▶ Your objective:
Report the lines of the data below that contain the string "succulent".

(Indoor object tracking data)
***

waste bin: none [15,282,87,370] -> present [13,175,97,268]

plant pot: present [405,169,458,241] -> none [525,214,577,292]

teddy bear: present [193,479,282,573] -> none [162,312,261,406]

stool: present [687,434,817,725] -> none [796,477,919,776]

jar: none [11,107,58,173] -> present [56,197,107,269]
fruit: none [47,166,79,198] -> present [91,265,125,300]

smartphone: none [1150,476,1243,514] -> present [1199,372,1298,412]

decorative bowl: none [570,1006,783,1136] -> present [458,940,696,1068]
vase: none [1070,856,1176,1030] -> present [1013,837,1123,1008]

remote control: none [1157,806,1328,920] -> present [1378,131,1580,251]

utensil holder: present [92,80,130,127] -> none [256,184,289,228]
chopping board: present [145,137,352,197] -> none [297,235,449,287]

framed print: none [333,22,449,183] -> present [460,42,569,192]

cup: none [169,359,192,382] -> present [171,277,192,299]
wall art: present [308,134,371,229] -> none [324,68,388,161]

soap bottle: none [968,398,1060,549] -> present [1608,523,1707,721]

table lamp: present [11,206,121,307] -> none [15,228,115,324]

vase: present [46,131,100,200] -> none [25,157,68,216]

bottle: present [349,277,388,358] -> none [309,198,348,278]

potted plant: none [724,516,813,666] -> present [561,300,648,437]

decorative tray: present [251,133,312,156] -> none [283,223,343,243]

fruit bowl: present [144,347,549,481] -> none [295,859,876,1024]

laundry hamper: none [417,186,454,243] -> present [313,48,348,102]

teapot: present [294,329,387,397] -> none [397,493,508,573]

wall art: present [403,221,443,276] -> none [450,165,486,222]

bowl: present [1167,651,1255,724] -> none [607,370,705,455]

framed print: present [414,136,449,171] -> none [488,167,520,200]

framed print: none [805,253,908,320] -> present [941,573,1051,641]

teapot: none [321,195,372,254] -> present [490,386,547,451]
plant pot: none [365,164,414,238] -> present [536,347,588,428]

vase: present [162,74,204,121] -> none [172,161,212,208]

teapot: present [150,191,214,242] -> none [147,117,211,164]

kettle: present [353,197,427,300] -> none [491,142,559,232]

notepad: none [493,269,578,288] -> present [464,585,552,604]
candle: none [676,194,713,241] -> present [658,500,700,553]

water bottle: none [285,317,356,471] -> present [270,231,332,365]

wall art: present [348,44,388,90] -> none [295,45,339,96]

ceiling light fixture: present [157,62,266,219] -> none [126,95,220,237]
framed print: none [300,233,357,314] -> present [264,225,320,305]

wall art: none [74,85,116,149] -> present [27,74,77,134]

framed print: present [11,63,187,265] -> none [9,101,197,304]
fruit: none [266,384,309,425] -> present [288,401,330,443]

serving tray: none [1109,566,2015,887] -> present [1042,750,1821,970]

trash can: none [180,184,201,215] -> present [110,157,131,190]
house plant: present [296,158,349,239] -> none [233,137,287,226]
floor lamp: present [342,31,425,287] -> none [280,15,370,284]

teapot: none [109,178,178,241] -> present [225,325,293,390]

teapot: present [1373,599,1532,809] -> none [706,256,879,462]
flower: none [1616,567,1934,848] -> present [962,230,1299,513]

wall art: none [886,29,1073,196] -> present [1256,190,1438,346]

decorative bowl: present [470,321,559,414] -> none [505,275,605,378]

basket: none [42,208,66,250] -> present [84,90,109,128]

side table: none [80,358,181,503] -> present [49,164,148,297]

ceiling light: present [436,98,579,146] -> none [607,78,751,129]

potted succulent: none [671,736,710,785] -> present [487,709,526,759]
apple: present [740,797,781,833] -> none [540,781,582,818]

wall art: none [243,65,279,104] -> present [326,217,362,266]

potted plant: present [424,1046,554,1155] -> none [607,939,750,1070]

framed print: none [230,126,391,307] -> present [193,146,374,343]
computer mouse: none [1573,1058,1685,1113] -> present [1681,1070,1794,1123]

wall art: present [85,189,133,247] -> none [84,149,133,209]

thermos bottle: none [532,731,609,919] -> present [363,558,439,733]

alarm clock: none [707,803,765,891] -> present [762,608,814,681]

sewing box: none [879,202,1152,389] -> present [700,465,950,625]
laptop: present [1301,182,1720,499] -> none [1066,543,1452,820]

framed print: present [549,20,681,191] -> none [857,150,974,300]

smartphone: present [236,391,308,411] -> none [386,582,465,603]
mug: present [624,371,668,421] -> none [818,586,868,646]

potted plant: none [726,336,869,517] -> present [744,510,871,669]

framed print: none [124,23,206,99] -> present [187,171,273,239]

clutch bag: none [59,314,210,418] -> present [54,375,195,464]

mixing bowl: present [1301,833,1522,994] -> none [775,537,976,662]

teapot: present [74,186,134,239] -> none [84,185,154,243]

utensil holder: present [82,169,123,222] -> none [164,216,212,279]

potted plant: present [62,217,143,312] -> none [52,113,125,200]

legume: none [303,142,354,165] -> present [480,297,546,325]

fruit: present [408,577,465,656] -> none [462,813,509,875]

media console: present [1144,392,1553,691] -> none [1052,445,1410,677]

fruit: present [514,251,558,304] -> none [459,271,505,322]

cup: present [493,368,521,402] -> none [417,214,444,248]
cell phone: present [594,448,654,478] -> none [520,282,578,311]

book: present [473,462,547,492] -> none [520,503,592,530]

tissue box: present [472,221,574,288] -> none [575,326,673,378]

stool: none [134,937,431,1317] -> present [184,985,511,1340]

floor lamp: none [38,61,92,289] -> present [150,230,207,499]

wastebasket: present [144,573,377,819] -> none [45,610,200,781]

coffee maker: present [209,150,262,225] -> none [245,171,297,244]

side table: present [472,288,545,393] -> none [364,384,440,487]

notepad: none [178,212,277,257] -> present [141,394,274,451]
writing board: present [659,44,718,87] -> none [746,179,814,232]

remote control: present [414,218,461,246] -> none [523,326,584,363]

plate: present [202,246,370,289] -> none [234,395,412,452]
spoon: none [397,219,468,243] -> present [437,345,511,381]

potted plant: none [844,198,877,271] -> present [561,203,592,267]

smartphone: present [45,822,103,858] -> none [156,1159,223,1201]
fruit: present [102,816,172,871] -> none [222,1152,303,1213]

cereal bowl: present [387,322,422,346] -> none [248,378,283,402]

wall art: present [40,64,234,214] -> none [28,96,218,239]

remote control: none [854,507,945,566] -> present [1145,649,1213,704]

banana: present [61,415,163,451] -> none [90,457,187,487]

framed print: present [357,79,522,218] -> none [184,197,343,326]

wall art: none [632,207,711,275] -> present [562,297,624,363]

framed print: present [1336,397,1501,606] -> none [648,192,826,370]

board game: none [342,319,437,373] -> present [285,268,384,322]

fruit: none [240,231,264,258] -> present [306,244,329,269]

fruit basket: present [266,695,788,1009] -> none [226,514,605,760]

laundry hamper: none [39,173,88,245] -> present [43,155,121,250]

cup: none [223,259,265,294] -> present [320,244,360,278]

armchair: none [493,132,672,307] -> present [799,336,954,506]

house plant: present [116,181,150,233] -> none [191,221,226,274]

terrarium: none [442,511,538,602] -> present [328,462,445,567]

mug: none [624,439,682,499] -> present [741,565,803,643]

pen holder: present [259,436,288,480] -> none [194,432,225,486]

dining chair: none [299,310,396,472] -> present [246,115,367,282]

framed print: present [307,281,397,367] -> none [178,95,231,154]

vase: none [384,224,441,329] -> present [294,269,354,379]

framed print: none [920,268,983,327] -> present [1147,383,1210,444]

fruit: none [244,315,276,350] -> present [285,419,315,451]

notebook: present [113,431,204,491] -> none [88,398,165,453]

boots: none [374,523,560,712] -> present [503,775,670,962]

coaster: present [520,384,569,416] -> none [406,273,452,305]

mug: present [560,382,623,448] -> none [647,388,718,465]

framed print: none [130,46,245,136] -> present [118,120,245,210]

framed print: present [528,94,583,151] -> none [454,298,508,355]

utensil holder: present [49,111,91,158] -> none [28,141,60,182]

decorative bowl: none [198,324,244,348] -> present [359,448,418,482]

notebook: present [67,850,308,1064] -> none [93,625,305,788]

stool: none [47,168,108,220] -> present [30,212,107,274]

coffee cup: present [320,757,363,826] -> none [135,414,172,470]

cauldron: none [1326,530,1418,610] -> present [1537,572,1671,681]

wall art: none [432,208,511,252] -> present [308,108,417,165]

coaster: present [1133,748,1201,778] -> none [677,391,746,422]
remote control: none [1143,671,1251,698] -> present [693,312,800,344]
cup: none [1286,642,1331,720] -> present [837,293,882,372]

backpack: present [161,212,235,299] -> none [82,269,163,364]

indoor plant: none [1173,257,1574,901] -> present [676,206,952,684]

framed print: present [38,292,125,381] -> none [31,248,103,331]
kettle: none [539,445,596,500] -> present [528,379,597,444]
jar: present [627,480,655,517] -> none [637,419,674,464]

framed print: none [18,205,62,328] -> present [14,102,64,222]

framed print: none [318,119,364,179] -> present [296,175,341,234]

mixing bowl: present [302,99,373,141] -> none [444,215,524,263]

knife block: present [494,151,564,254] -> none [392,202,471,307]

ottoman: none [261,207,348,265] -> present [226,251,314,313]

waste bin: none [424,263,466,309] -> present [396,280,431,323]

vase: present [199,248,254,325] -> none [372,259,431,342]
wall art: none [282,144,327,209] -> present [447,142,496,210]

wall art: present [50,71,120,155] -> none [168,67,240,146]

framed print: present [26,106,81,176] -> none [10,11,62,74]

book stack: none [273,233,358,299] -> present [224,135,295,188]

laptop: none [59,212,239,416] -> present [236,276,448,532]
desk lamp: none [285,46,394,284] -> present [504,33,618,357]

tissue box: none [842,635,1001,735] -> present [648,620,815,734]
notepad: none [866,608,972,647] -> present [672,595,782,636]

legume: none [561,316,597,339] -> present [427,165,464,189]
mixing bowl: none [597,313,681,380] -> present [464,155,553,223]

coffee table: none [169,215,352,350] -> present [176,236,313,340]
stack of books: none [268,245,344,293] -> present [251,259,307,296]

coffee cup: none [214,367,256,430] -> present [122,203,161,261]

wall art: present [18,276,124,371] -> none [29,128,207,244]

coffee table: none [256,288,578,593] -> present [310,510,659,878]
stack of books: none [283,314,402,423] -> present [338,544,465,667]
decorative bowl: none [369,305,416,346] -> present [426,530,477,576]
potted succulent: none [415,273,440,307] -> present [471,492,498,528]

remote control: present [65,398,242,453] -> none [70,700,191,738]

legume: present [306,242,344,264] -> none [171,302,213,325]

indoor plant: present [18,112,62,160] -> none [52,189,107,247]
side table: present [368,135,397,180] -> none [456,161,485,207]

***

▶ Result of this exercise:
potted succulent: none [671,736,710,785] -> present [487,709,526,759]
potted succulent: none [415,273,440,307] -> present [471,492,498,528]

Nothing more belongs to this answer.